All this is far from Sheers’ focus. We begin with the sudden disappearance, shortly after the German invasion, of all the menfolk from a remote Welsh valley near the English border. It soon becomes evident that all have decamped to join the resistance. The focus is primarily on Sarah Lewis, a twenty-six year old woman from a neighbouring valley. She and the other women band together and decide their duty is to keep things going as if the men haven’t left.

This becomes impossible with arrival of a Wehrmacht patrol lead by Captain Wolfram. Wolfram is a familiar type in World War II fiction; the war- and Nazi- weary officer. For reasons which would stray into spoiler territory, shortly after the invasion the SS request that Wolfram form a patrol for a special mission. As this promises to take the men away from what promises to be a bloody battle for London, Wolfram picks five men who he feels are either particularly damaged or particular salvageable from the wreckage of war.

Sheers describes the patrol’s journey to Oxford and further through occupied Britain with a restraint that accentuates the casual horror of the Nazi approach to resistance. Most of the book, however, is taken up with the lives of the women in the valley, and the impact of the patrol’s arrival there. Sheer has a sure sense of place, and for the rhythms and realities of rural life. His prose is never overtly “lyrical”, but marked by a power and grace which sucks the reader in.

The third plot strand is the story of George, a young man who is recruited, in 1940, into the planned resistance. Declared medically unfit for combat as a cover, George has to endure the contempt of his family and others, and when invasion does arrive he witnesses the gradual slide towards collaboration. One of Sheers’ themes is the meaning of collaboration and the defining effects of the uniform. A severe snow-laden winter forces the women and the patrol into a co-existence which gradually becomes something more. Sarah, the most resistant to any compromise of her absent husband, attracts Captain Wolfram.
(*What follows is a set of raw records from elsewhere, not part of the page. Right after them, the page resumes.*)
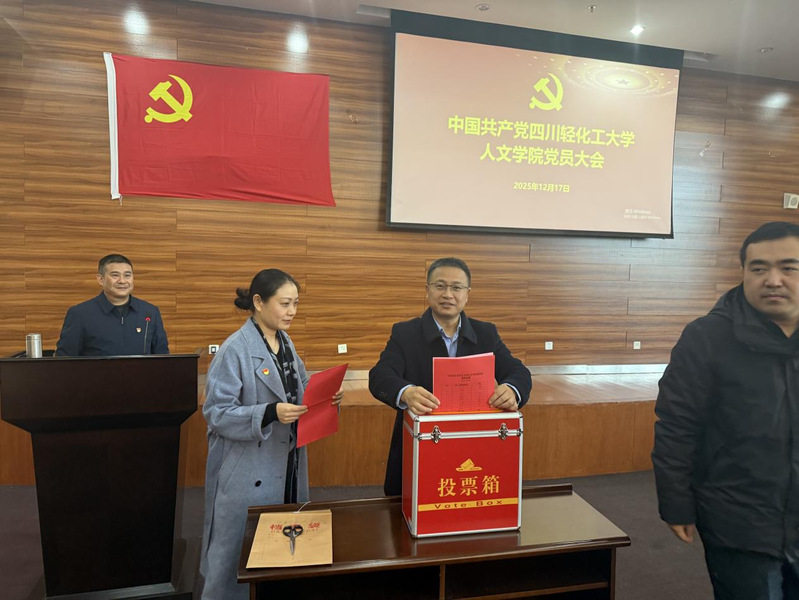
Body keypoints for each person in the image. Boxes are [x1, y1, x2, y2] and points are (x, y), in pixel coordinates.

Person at [653, 221, 799, 600]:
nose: (773, 280)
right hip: (738, 522)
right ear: (743, 272)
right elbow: (676, 426)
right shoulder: (707, 337)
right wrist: (676, 504)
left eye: (789, 267)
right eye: (759, 268)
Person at [200, 269, 343, 600]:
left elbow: (300, 387)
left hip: (286, 460)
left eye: (296, 303)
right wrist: (268, 412)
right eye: (284, 303)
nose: (292, 311)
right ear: (258, 302)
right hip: (248, 466)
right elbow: (216, 413)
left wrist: (325, 395)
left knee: (282, 538)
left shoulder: (285, 342)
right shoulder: (235, 349)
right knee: (237, 549)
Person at [369, 257, 532, 496]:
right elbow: (380, 376)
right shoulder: (405, 333)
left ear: (467, 294)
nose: (448, 294)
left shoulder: (486, 333)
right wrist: (406, 392)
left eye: (456, 287)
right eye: (440, 286)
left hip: (473, 442)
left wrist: (512, 389)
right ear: (427, 290)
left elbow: (519, 372)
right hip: (420, 445)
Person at [55, 253, 168, 356]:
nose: (122, 281)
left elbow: (163, 358)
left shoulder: (149, 312)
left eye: (127, 275)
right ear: (101, 279)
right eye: (115, 275)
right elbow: (65, 360)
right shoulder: (80, 314)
The common humanity of the soldiers and the women is not strong enough to resist the forces that would reduce them to occupier and occupied.

I couldn’t help thinking that the story could easily have been told as “straight” historical fiction with a setting in France, say. It is interesting to look at the User reviews of the film on imdb.com and note the stark divide between those who found it moving, poetic, haunting etc and those who were frankly bored. Those who prefer alternate history of a more “from above” nature, with great attention to the key moments that made the timeline go on a different tack, may not be overly impressed. For those who wish to enter a world familiar yet strange, homely yet terrifying, Resistance is highly recommended.